**What is being asked**
Whatever lies between the line that holds "Die Bilder sind" and the final line of the records below, both included, should be repeated exactly; leave out the pictures and add nothing.

[Start of Attachment]

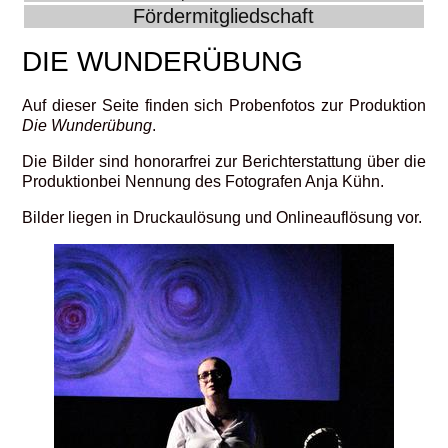
Fördermitgliedschaft
DIE WUNDERÜBUNG
Auf dieser Seite finden sich Probenfotos zur Produktion
Die Wunderübung
.
Die Bilder sind honorarfrei zur Berichterstattung über die
Produktionbei Nennung des Fotografen Anja Kühn.
Bilder liegen in Druckaulösung und Onlineauflösung vor.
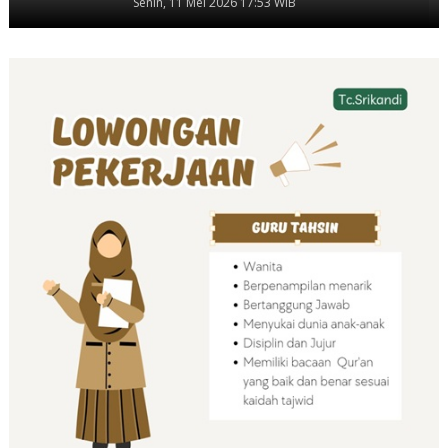
Senin, 11 Mei 2026 17:53 WIB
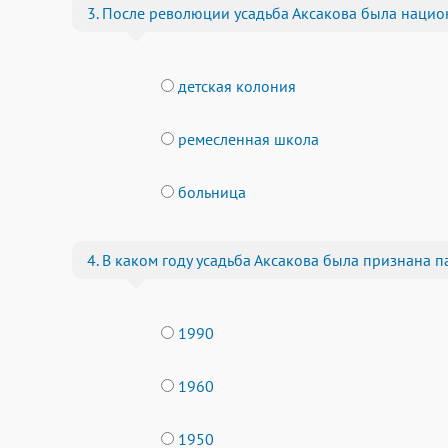
3. После революции усадьба Аксакова была национ
детская колония
ремесленная школа
больница
4. В каком году усадьба Аксакова была признана 
1990
1960
1950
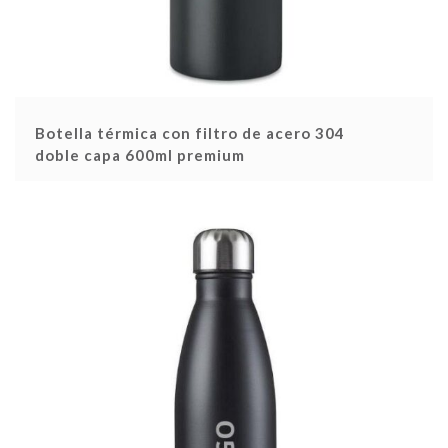
Botella térmica con filtro de acero 304
doble capa 600ml premium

[End of Attachment]

**Answer to the exercise**
Die Bilder sind honorarfrei zur Berichterstattung über die
Produktionbei Nennung des Fotografen Anja Kühn.
Bilder liegen in Druckaulösung und Onlineauflösung vor.
Senin, 11 Mei 2026 17:53 WIB
3. После революции усадьба Аксакова была национ
детская колония
ремесленная школа
больница
4. В каком году усадьба Аксакова была признана 
1990
1960
1950
Botella térmica con filtro de acero 304
doble capa 600ml premium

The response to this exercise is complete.